Belajar Dari Sejarah....
14th Januari 2013, 16:41
Hadji Oemar Said (HOS) Tjokroaminoto (16 Agustus 1882 – 17 Desember 1934) adalah salah satu pahlawan nasional dan guru dari 3 tokoh Indonesia di masa lampau : Muso (1897 - 1948), Sekarmadji Maridjan Kartosoewirjo (1905 – 1962), dan Soekarno (1901 – 1970).
Kepada ketiga muridnya beliau menasehati bahwa "jika kalian ingin menjadi pemimpin besar, menulislah seperti wartawan dan bicaralah seperti orator". Hanya Soekarno yang benar - benar melaksanakan dengan baik nasehat gurunya itu.
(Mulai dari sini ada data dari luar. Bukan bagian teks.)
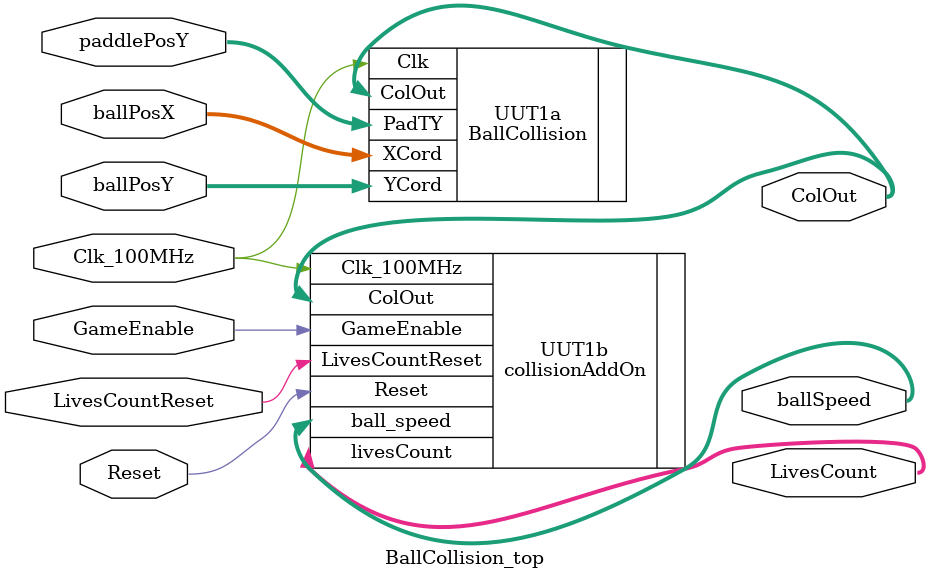
<source format=v>
`timescale 1ns / 1ps


module BallCollision_top(
    input       Clk_100MHz,
    input       Reset,
    
    input       GameEnable,
    input       LivesCountReset,
    
    input [9:0] paddlePosY,
    input [9:0] ballPosX,
    input [9:0] ballPosY,
    
    output [2:0] ColOut,
    output [9:0] ballSpeed,
    output [1:0] LivesCount
    );
    
    BallCollision UUT1a (
    .XCord(ballPosX),
    .YCord(ballPosY),
    .PadTY(paddlePosY),
    .Clk(Clk_100MHz),            
    .ColOut(ColOut)          
    );
    
    collisionAddOn UUT1b (
    .Clk_100MHz(Clk_100MHz),
    .Reset(Reset),
    .ColOut(ColOut),
    .GameEnable(GameEnable),
    .LivesCountReset(LivesCountReset),
    .ball_speed(ballSpeed),
    .livesCount(LivesCount)
    );
    
    
endmodule

</source>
Sejarah pun membuktikan bahwa di kemudian hari, setelah gurunya wafat, 3 sekawan ini saling bermusuhan dengan idiologi masing - masing. Dua yang pertama tercatat mati sebagai pemberontak dan yang terakhir tercatat sebagai salah satu proklamator bangsa dan presiden pertama republik ini.
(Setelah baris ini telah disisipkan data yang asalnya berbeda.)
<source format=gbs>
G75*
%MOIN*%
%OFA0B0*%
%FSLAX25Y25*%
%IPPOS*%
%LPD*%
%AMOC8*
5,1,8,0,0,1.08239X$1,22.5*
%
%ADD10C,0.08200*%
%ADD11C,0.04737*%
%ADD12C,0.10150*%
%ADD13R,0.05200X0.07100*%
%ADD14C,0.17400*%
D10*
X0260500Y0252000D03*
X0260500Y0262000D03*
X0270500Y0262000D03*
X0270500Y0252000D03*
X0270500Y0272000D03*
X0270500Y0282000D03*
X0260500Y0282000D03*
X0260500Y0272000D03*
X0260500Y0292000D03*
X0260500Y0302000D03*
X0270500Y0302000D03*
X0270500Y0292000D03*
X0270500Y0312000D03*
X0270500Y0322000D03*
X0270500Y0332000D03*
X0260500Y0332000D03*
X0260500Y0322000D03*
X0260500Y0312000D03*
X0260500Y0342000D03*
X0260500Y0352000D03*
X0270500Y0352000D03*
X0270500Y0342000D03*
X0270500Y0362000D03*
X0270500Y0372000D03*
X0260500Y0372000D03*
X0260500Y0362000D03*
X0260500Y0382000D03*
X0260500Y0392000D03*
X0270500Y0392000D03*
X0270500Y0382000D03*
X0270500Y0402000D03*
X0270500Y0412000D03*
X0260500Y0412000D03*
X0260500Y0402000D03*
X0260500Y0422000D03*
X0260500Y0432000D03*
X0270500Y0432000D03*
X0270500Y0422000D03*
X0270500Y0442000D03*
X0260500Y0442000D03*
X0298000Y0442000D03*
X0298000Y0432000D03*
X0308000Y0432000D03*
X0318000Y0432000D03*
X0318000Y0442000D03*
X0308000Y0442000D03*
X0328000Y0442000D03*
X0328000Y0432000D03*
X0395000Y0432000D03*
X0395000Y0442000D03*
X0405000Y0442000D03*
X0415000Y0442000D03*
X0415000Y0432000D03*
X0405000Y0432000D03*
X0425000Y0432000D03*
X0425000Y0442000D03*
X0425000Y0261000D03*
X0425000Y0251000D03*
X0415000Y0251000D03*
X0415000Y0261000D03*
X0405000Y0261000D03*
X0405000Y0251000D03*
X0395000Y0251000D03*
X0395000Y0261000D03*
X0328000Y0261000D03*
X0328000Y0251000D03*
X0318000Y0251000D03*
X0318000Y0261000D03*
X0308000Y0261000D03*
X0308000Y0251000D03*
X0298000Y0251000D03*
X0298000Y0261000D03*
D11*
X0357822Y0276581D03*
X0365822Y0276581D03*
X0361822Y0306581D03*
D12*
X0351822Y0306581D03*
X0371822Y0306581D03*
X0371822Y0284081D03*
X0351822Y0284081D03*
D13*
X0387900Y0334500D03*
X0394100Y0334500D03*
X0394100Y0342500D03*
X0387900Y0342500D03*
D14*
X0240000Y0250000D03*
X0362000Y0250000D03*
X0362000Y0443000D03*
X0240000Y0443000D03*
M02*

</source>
Di daratan Tiongkok, setelah Sun Yat Sen (1866 - 1925) meninggal, 2 muridnya, Chiang Kai Sek (1887 - 1975) dan Mao Zedong (1893 - 1976) juga bermusuhan dengan idiologi berbeda, sehingga China pun saat itu pecah menjadi China daratan dan China kepulauan (Taiwan).
Membaca sejarah, meski terjadi di belahan dunia manapun dan terkadang dimanipulasi untuk kepentingan penguasa/golongan, adalah cermin bagi kita untuk belajar dan melangkah lebih baik untuk masa kini dan masa yg akan datang.